- [INSTRUCTIONS]:
(a) In the range hood fan text, at what static pressure do manufacturers specify the flow rate for range hood fans?
(b) Repeat the range hood fan text word for word from "Each installation of" up to and including "a house's exterior)".

I think the focus on the duct size and length is misleading here. Duct size can matter if it is a severe restriction in the system, but a factor more likely to be a problem is that you are using a axial fan and not an centrifugal fan.

tl;dr

  • manufacturers specify flow rate for range hood fans at zero static pressure
  • at the flow you need, the fan will encountered a non-trivial amount of static pressure
  • axial fans do not achieve high flow rates other than at very low static pressures
  • accordingly, the manufacturer's specified flow rate for axial range hood fans is not a good indication of the flow rate you will experience once it is installed
  • centrifugal fans do achieve decent flow rates at static pressures typical in range hood installations and their flow rate once installed will be close but still lower than the manufacturer's specified flow rate
  • select a centrifugal fan for your range hood if flow rate is a concern

Your Installation's Resistance Curve

Each installation of a range hood will have its own resistance to the flow of air. This will depend on the restriction of the entire air flow circuit. The most common sources of restriction in that circuit are the following:

  • the make-up air path into the suite
  • the grill or screen in the air path above your stove
  • the fan assembly itself
  • the ductwork between the hood and the outdoors
  • the grill and backflow preventer where the duct exhausts outdoors
  • wind that opposes or aids the flow of air from the make-up air to the exhaust locations on the outside of the house (this often happens when the two are on opposite sides of a house's exterior)

- [PROVIDED INFORMATION]:
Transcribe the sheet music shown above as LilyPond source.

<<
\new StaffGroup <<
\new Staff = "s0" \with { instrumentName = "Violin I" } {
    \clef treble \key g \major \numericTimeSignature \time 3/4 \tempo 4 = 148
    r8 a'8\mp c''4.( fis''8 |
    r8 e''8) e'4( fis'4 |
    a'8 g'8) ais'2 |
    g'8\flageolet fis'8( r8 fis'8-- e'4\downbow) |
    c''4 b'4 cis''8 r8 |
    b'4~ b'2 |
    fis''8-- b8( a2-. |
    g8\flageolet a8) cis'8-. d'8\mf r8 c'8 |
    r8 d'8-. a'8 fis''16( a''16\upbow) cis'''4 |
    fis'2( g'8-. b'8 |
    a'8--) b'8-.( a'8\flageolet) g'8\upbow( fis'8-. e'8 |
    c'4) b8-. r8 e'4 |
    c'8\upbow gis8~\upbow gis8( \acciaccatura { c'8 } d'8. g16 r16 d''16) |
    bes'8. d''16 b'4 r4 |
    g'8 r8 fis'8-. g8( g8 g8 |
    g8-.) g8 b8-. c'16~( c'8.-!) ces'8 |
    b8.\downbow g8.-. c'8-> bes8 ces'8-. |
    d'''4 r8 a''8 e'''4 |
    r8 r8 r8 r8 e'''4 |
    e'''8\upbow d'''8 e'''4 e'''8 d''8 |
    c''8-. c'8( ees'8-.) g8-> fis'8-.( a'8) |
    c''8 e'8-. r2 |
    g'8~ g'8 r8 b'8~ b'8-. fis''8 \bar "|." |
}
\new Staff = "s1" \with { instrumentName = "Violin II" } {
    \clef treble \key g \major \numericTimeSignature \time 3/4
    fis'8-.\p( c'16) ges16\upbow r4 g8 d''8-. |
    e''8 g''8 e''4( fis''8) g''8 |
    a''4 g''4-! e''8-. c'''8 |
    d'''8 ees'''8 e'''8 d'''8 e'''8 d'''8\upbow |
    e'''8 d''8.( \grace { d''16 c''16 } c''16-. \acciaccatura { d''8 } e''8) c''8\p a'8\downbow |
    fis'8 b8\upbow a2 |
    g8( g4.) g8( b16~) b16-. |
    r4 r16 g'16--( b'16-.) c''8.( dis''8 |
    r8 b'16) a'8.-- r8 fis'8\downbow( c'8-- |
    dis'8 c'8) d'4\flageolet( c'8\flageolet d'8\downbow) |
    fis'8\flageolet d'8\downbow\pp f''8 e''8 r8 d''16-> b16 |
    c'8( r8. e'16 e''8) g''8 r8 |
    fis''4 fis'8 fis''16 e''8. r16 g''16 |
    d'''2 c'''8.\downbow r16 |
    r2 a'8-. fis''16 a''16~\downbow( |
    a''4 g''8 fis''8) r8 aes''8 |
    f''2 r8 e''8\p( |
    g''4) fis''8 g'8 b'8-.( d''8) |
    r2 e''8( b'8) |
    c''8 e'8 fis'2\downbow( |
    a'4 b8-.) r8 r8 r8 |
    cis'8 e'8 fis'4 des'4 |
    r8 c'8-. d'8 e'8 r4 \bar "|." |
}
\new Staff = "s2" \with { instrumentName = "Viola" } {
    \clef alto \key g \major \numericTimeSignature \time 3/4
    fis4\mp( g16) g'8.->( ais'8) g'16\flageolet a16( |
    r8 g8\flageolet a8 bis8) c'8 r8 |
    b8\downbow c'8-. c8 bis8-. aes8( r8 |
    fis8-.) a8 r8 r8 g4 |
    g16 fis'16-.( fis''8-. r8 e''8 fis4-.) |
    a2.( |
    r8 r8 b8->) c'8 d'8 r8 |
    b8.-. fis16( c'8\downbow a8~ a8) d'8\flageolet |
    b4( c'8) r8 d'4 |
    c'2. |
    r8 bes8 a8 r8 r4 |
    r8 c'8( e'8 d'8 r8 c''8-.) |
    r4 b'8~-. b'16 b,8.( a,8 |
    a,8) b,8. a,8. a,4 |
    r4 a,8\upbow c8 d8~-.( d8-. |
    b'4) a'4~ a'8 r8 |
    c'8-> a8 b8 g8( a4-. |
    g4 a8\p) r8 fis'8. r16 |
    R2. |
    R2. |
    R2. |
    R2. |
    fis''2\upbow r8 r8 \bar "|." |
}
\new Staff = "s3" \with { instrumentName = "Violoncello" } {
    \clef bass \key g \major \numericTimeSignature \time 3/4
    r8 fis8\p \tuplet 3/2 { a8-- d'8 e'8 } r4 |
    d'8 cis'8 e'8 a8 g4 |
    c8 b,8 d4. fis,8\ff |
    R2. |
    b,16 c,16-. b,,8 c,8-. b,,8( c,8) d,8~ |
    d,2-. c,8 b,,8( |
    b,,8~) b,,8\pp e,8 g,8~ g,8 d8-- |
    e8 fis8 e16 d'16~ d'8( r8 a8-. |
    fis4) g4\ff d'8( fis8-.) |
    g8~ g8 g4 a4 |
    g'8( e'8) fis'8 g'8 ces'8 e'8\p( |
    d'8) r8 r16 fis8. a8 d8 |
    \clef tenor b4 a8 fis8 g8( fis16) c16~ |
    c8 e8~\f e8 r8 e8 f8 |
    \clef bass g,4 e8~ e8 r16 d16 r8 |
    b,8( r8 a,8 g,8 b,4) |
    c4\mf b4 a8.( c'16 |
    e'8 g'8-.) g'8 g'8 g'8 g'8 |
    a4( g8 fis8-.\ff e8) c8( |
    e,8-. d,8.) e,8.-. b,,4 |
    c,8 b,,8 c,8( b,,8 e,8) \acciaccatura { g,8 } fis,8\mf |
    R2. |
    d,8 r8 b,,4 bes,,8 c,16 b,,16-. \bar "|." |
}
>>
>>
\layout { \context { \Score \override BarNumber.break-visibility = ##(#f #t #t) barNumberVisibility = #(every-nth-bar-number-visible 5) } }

- [SOLUTIONS TO THE TASKS]:
(a) At zero static pressure.

(b)
Each installation of a range hood will have its own resistance to the flow of air. This will depend on the restriction of the entire air flow circuit. The most common sources of restriction in that circuit are the following:

  • the make-up air path into the suite
  • the grill or screen in the air path above your stove
  • the fan assembly itself
  • the ductwork between the hood and the outdoors
  • the grill and backflow preventer where the duct exhausts outdoors
  • wind that opposes or aids the flow of air from the make-up air to the exhaust locations on the outside of the house (this often happens when the two are on opposite sides of a house's exterior)